__EXERCISE PASSAGE__
=== Section Start ===

EH MA HO, wonderful, marvelous butter lamps. (1 offer these) beautifully exulted clear and luminous lights to the thousands Buddhas of the fortunate on, to all the Buddhas and bodhisattvas of the infinite pure lands of the ten directions and to all the gurus, deities, dakas, Dakinis, dharma protectors and the assembly of deities of the mandalas.

(Due to the prayer) may my parents and all the sentient beings in this life and in all their future lives, be able to see directly the actual pure lands of the complete and perfect Buddhas and unify with Amitaba Buddha in inseparable oneness.

Due to the power of the truth of the Triple Gem and the assembly of deities of the three roots.

Please bless and may the prayer be swiftly accomplished.

Om Mani Padme Hum

Om Mani Padme Hum

This is something that I've been chanting since I've arrived. And even without knowing the specific breakdown of meaning of the pose, I chanted it anyways- because chanting it changed the whole vibration in my body. After just a minute of chanting it- whether out loud or mentally, tears would start coming down my face. Now that I've done my research, I realize how and why it's been so moving....

OM : 
Helps to overcome: Pride, Ego

MA :
Helps to overcome: Jealousy

NI :
Helps to overcome: Passion, Desire

PAD : 
Helps to overcome: Ignorance, Prejudice

ME :
Helps to overcome: Poverty, Possessiveness 

Helps to overcome: Agression, Hatred

"It is very good to recite the mantra Om mani padme hum, but while you are doing it, you should be thinking on its meaning, for the meaning of the six syllables is great and vast... The first, Om [...] symbolizes the practitioner's impure body, speech, and mind; it also symbolizes the pure exalted body, speech, and mind of a Buddha[...]"
"The path is indicated by the next four syllables. Mani, meaning jewel, symbolizes the factors of method: (the) altruistic intention to become enlightened, compassion, and love.[...]"
"The two syllables, padme, meaning lotus, symbolize wisdom[...]"
"Purity must be achieved by an indivisible unity of method and wisdom, symbolized by the final syllable hum, which indicates indivisibility[...]"

=== Section End ===

__RECORDED DATA__
=== Section Start ===

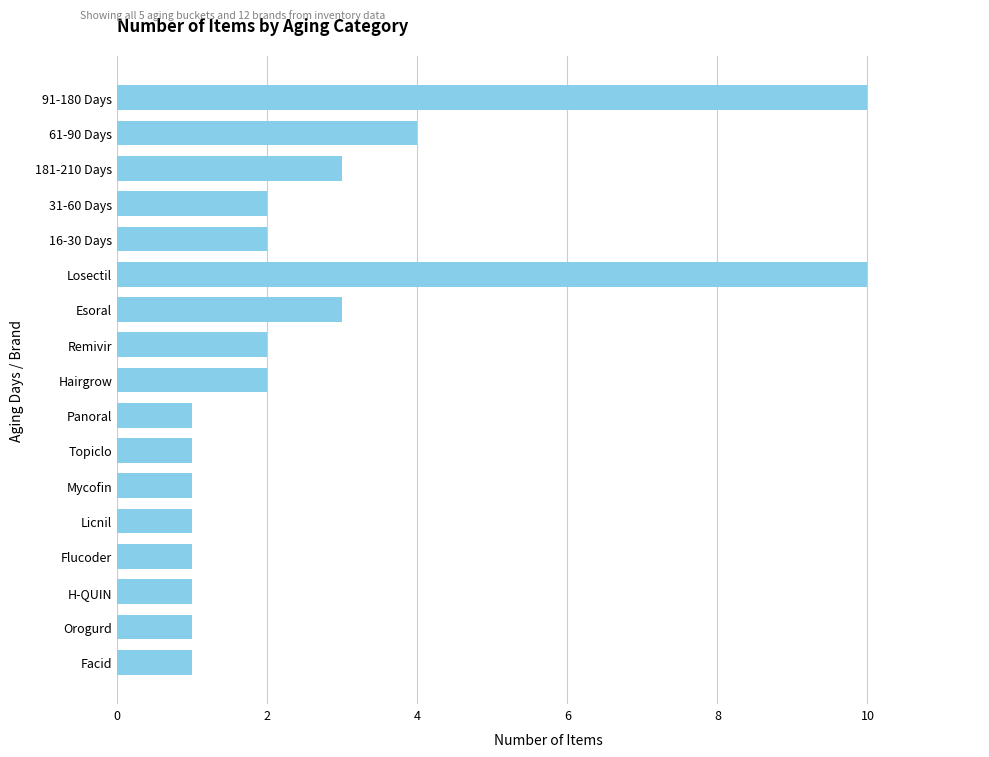

What is the average value?

3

=== Section End ===

__TASKS TO PERFORM__
1. In the Om Mani Padme Hum passage, duplicate the text from "(Due to the" to "be swiftly accomplished.".
2. In the Om Mani Padme Hum passage, what does the syllable MA help to overcome?

__SOLUTIONS__
1.
(Due to the prayer) may my parents and all the sentient beings in this life and in all their future lives, be able to see directly the actual pure lands of the complete and perfect Buddhas and unify with Amitaba Buddha in inseparable oneness.

Due to the power of the truth of the Triple Gem and the assembly of deities of the three roots.

Please bless and may the prayer be swiftly accomplished.

2. Jealousy